DATA TO EXAMINE ▸
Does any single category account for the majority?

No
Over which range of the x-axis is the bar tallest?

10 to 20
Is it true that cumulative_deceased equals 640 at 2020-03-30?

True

---

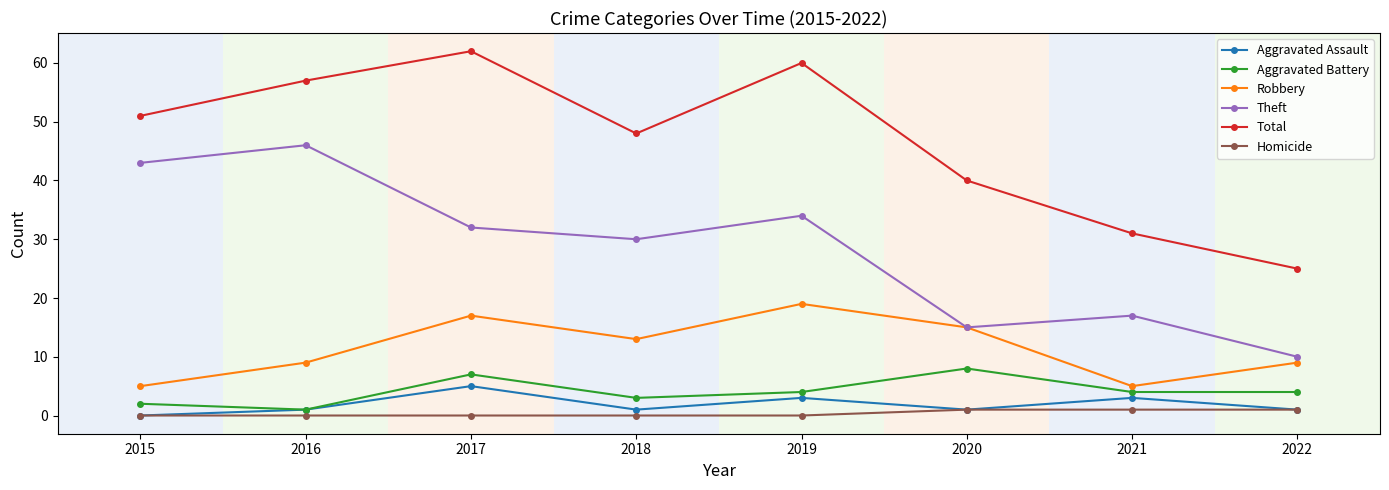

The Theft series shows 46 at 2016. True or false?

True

INSTRUCTION ▸
Put the lines above into a JSON list of strings, one string per line with blank lines left out, starting with the line containing "Does any single" and going on through the line containing "Is it true that".

REPLY ▸
[
  "Does any single category account for the majority?",
  "No",
  "Over which range of the x-axis is the bar tallest?",
  "10 to 20",
  "Is it true that cumulative_deceased equals 640 at 2020-03-30?"
]